» APPLY WHAT YOU READ:
**A)** In the forum thread, how many port-a-thons does the writer say there have been?
**B)** Please edit the forum thread between "02-26-2013 09:51 PM" and "design right now.", inclusive, replacing "scheme" with "ploy".
**C)** Proceed with the forum thread about BBRY's app developer rewards from the point where it stops.

» GIVEN TEXT:
_ _ _

02-26-2013 09:51 PM
I sorry, but I have to disagree there.
If they cared about quality over quantity, we would not have had 3 port-a-thons including app generator submissions qualifying for a 100 dollar reward regardless of quality.
BBRY has very different intentions in my opinion, and I have seen it done by many companies over the years. Usually it turns out to be a marketing scheme or money scheme when they start charging for it later. It could be viewed as an attempt to reward high quality app developers, but this is contrary to the guidelines. BFB rewards bloatware apps by design right now.
I think its just an attempt to reward elite developers and partners like Union. They will of course reward a few small developers who can work through the rules. But thats just my opinion
02-27-2013 09:36 AM - edited 02-27-2013 09:44 AM
"If they cared about quality over quantity, we would not have had 3 port-a-thons including app generator submissions qualifying for a 100 dollar reward regardless of quality."

_ _ _

» Structure-from-motion data:
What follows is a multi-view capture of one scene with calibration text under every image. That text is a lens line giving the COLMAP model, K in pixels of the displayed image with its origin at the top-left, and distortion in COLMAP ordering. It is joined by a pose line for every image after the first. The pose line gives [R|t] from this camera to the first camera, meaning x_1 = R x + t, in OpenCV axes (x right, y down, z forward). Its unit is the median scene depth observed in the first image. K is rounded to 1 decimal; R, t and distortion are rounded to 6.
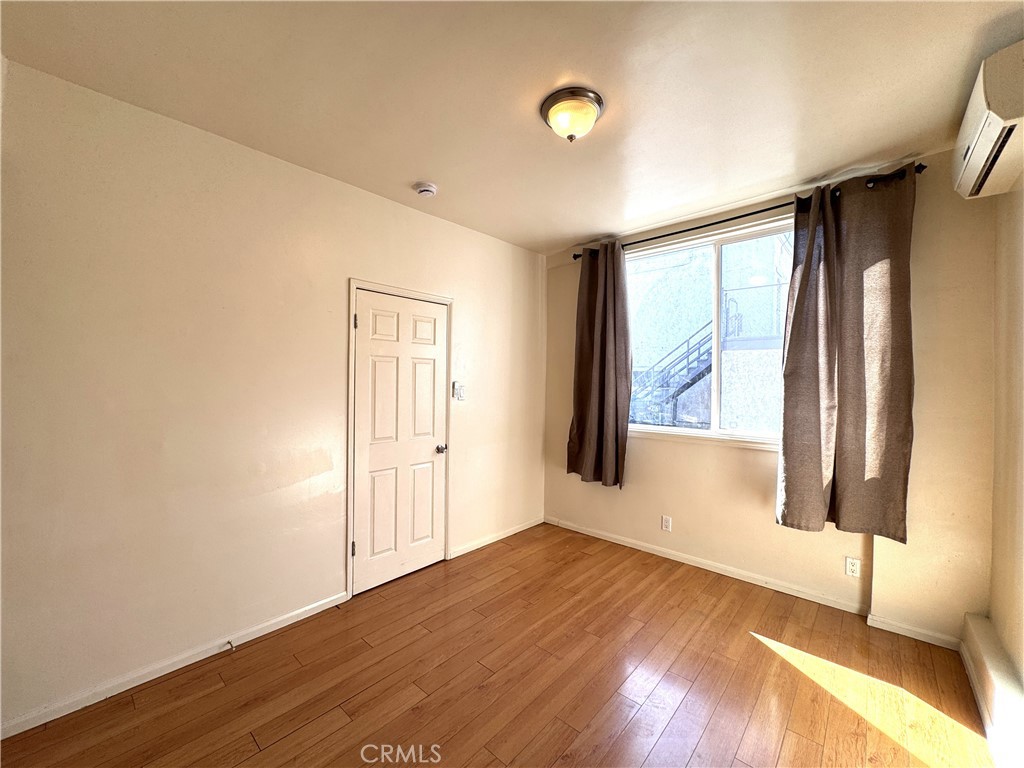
lens RADIAL K [[409.0, 0, 513.0], [0, 409.0, 382.0], [0, 0, 1]] dist [-0.000653, 0.000000]
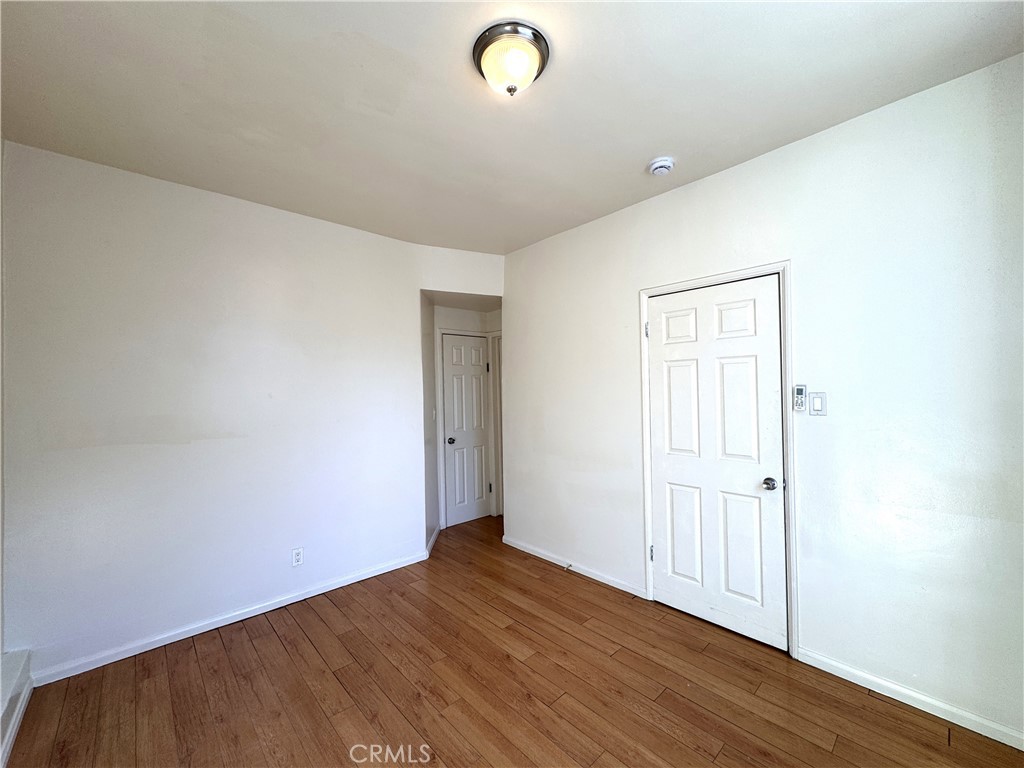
lens RADIAL K [[409.0, 0, 511.4], [0, 409.0, 381.7], [0, 0, 1]] dist [-0.000653, 0.000000]
pose [[-0.096084, -0.028259, -0.994972, 0.707249], [0.014273, 0.999455, -0.029765, 0.008026], [0.995271, -0.017062, -0.095629, 0.802922]]
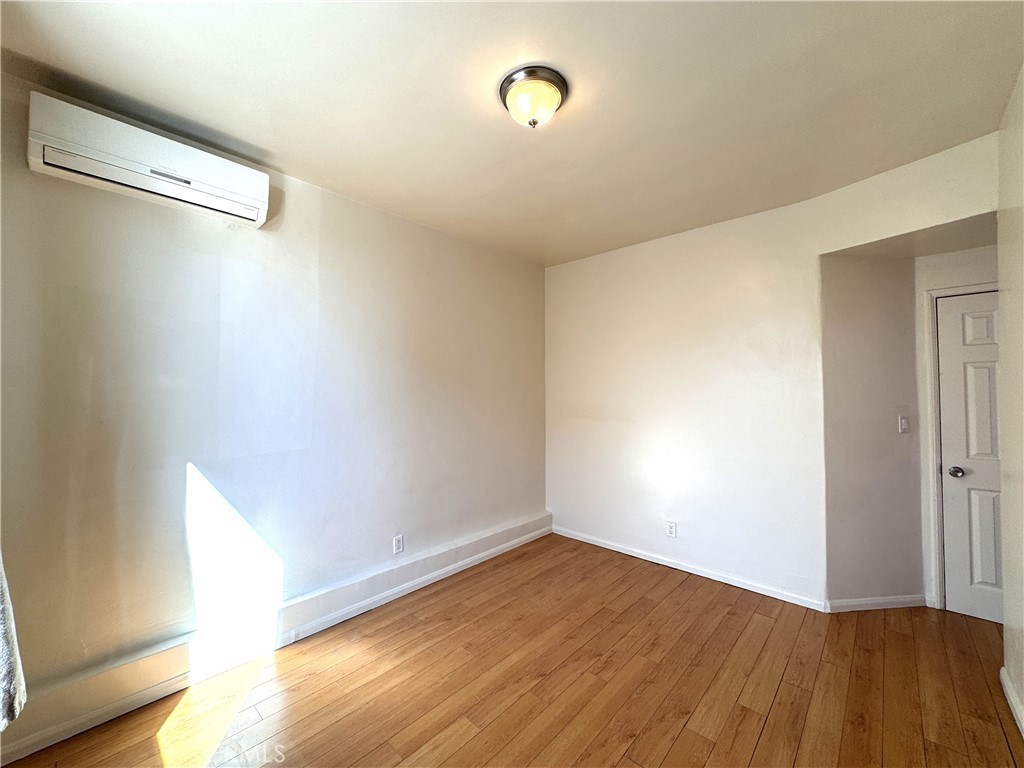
lens RADIAL K [[409.0, 0, 514.1], [0, 409.0, 380.1], [0, 0, 1]] dist [-0.000653, 0.000000]
pose [[-0.999909, -0.005904, 0.012170, 0.129461], [-0.006183, 0.999717, -0.022977, -0.000934], [-0.012031, -0.023050, -0.999662, 1.434928]]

_ _ _

» ANSWERS IN ORDER:
**A)** Three.

**B)**
02-26-2013 09:51 PM
I sorry, but I have to disagree there.
If they cared about quality over quantity, we would not have had 3 port-a-thons including app generator submissions qualifying for a 100 dollar reward regardless of quality.
BBRY has very different intentions in my opinion, and I have seen it done by many companies over the years. Usually it turns out to be a marketing ploy or money ploy when they start charging for it later. It could be viewed as an attempt to reward high quality app developers, but this is contrary to the guidelines. BFB rewards bloatware apps by design right now.

**C)**
That's easily explained. BlackBerry have been attacked consistently over the past few years because of a perceived lack of apps in App World. The port-a-thons and $100 per app reward were a way of generating a few tens of thousands of useless apps to allow BlackBerry to counter what is in any case a ridiculous argument. You're right that they didn't care about quality in those cases.
However, if there is one primary reason a consumer will stick with Apple or Android over BlackBerry it is because there are some very sophisticated and useful applications for those platforms. More than one review of the Z10 has stated the device is the best on the market, but it doesn't have xxxxxx (insert reviewers favourtie app).
So BlackBerry also need to ensure a small subset of the 100,000 apps on sale are high quality, sophisticated applications that consumers will use and will ensure loyalty to the platform. Hence the Built for BlackBerry program.
As far as "bloatware" apps are concerned. I think you misread the review process. BlackBerry is unlikely to have it's best developers reviewing apps -- they're far too busy writing BB10 for the Playbook etc.
Instead they will have administrative and managerial staff who while having some technical background really don't understand the complexities of software development.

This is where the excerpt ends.